— TASK DIRECTIONS —
Tally up how many lines in the listing below contain the string "Langhorne", and give only the total.

— RECORDS SUPPLIED —
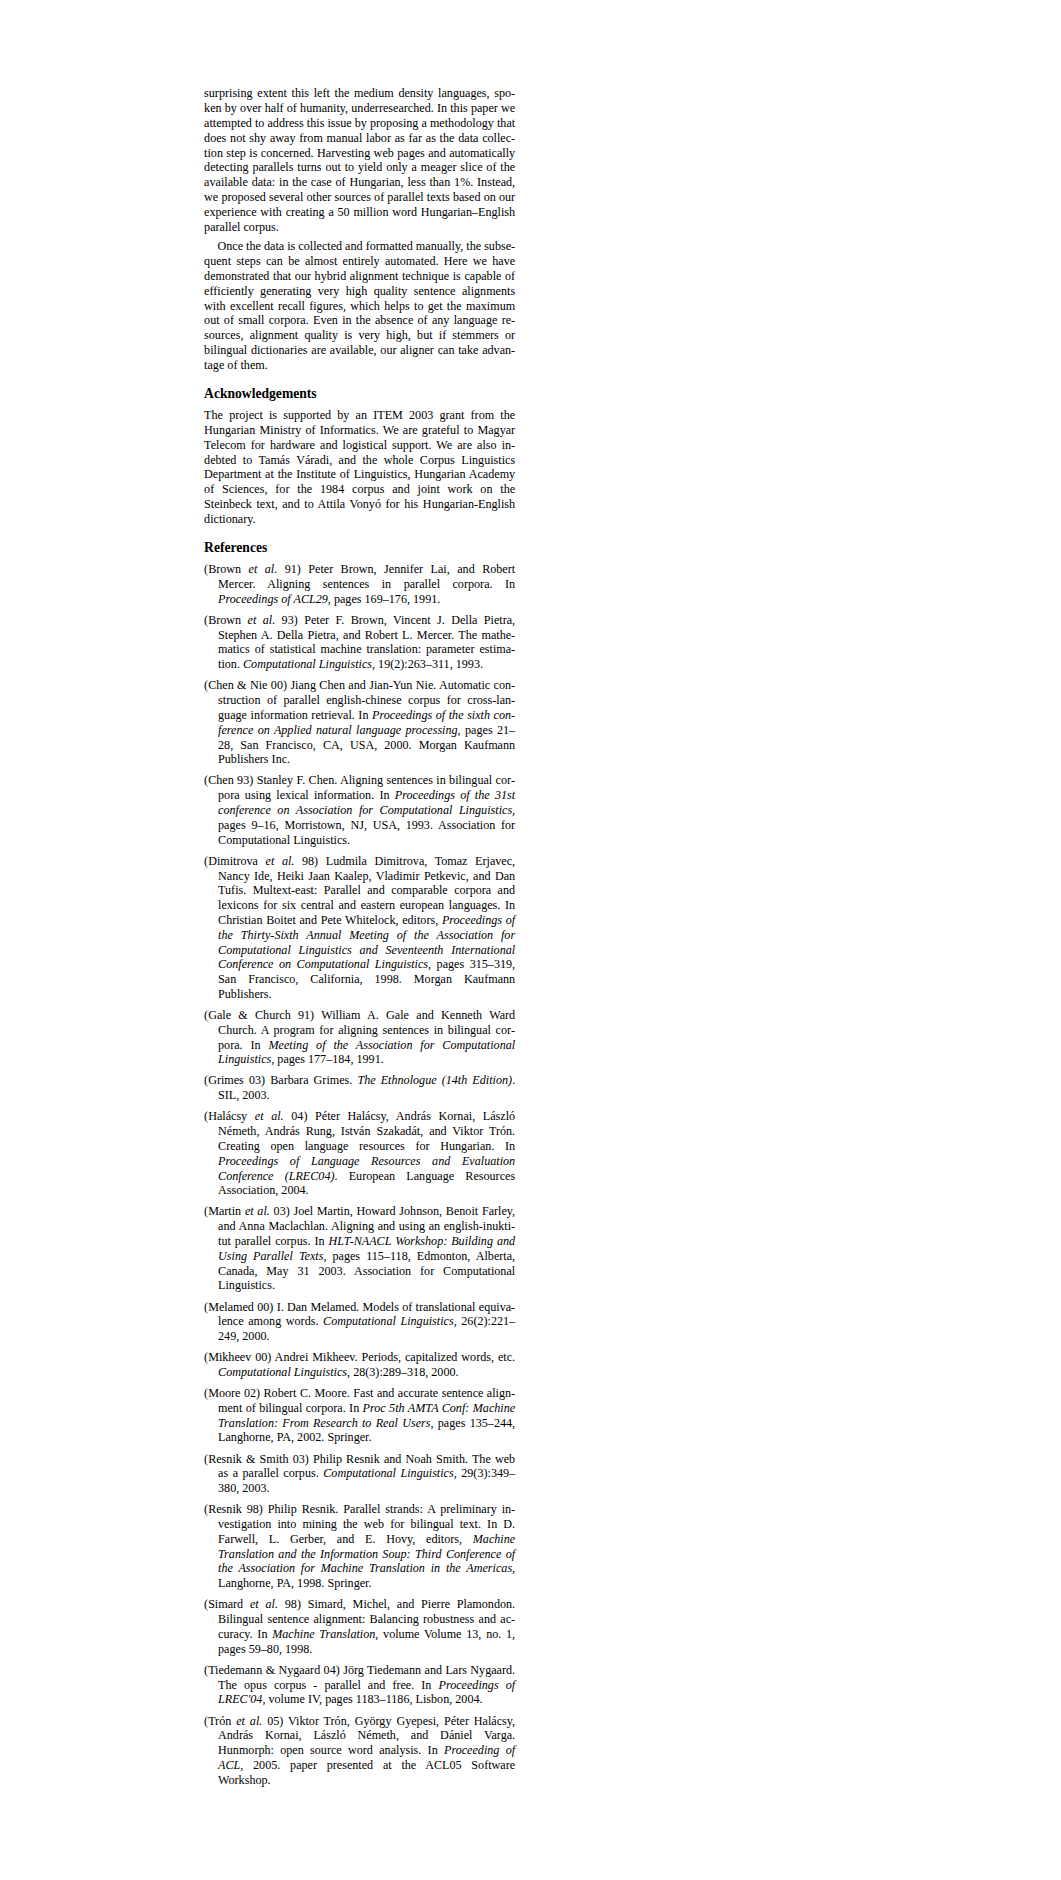surprising extent this left the medium density languages, spoken by over half of humanity, underresearched. In this paper we attempted to address this issue by proposing a methodology that does not shy away from manual labor as far as the data collection step is concerned. Harvesting web pages and automatically detecting parallels turns out to yield only a meager slice of the available data: in the case of Hungarian, less than 1%. Instead, we proposed several other sources of parallel texts based on our experience with creating a 50 million word Hungarian–English parallel corpus.
Once the data is collected and formatted manually, the subsequent steps can be almost entirely automated. Here we have demonstrated that our hybrid alignment technique is capable of efficiently generating very high quality sentence alignments with excellent recall figures, which helps to get the maximum out of small corpora. Even in the absence of any language resources, alignment quality is very high, but if stemmers or bilingual dictionaries are available, our aligner can take advantage of them.
Acknowledgements
The project is supported by an ITEM 2003 grant from the Hungarian Ministry of Informatics. We are grateful to Magyar Telecom for hardware and logistical support. We are also indebted to Tamás Váradi, and the whole Corpus Linguistics Department at the Institute of Linguistics, Hungarian Academy of Sciences, for the 1984 corpus and joint work on the Steinbeck text, and to Attila Vonyó for his Hungarian-English dictionary.
References
(Brown et al. 91) Peter Brown, Jennifer Lai, and Robert Mercer. Aligning sentences in parallel corpora. In Proceedings of ACL29, pages 169–176, 1991.
(Brown et al. 93) Peter F. Brown, Vincent J. Della Pietra, Stephen A. Della Pietra, and Robert L. Mercer. The mathematics of statistical machine translation: parameter estimation. Computational Linguistics, 19(2):263–311, 1993.
(Chen & Nie 00) Jiang Chen and Jian-Yun Nie. Automatic construction of parallel english-chinese corpus for cross-language information retrieval. In Proceedings of the sixth conference on Applied natural language processing, pages 21–28, San Francisco, CA, USA, 2000. Morgan Kaufmann Publishers Inc.
(Chen 93) Stanley F. Chen. Aligning sentences in bilingual corpora using lexical information. In Proceedings of the 31st conference on Association for Computational Linguistics, pages 9–16, Morristown, NJ, USA, 1993. Association for Computational Linguistics.
(Dimitrova et al. 98) Ludmila Dimitrova, Tomaz Erjavec, Nancy Ide, Heiki Jaan Kaalep, Vladimir Petkevic, and Dan Tufis. Multext-east: Parallel and comparable corpora and lexicons for six central and eastern european languages. In Christian Boitet and Pete Whitelock, editors, Proceedings of the Thirty-Sixth Annual Meeting of the Association for Computational Linguistics and Seventeenth International Conference on Computational Linguistics, pages 315–319, San Francisco, California, 1998. Morgan Kaufmann Publishers.
(Gale & Church 91) William A. Gale and Kenneth Ward Church. A program for aligning sentences in bilingual corpora. In Meeting of the Association for Computational Linguistics, pages 177–184, 1991.
(Grimes 03) Barbara Grimes. The Ethnologue (14th Edition). SIL, 2003.
(Halácsy et al. 04) Péter Halácsy, András Kornai, László Németh, András Rung, István Szakadát, and Viktor Trón. Creating open language resources for Hungarian. In Proceedings of Language Resources and Evaluation Conference (LREC04). European Language Resources Association, 2004.
(Martin et al. 03) Joel Martin, Howard Johnson, Benoit Farley, and Anna Maclachlan. Aligning and using an english-inuktitut parallel corpus. In HLT-NAACL Workshop: Building and Using Parallel Texts, pages 115–118, Edmonton, Alberta, Canada, May 31 2003. Association for Computational Linguistics.
(Melamed 00) I. Dan Melamed. Models of translational equivalence among words. Computational Linguistics, 26(2):221–249, 2000.
(Mikheev 00) Andrei Mikheev. Periods, capitalized words, etc. Computational Linguistics, 28(3):289–318, 2000.
(Moore 02) Robert C. Moore. Fast and accurate sentence alignment of bilingual corpora. In Proc 5th AMTA Conf: Machine Translation: From Research to Real Users, pages 135–244, Langhorne, PA, 2002. Springer.
(Resnik & Smith 03) Philip Resnik and Noah Smith. The web as a parallel corpus. Computational Linguistics, 29(3):349–380, 2003.
(Resnik 98) Philip Resnik. Parallel strands: A preliminary investigation into mining the web for bilingual text. In D. Farwell, L. Gerber, and E. Hovy, editors, Machine Translation and the Information Soup: Third Conference of the Association for Machine Translation in the Americas, Langhorne, PA, 1998. Springer.
(Simard et al. 98) Simard, Michel, and Pierre Plamondon. Bilingual sentence alignment: Balancing robustness and accuracy. In Machine Translation, volume Volume 13, no. 1, pages 59–80, 1998.
(Tiedemann & Nygaard 04) Jörg Tiedemann and Lars Nygaard. The opus corpus - parallel and free. In Proceedings of LREC'04, volume IV, pages 1183–1186, Lisbon, 2004.
(Trón et al. 05) Viktor Trón, György Gyepesi, Péter Halácsy, András Kornai, László Németh, and Dániel Varga. Hunmorph: open source word analysis. In Proceeding of ACL, 2005. paper presented at the ACL05 Software Workshop.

— ANSWER FOR THE TASK —
2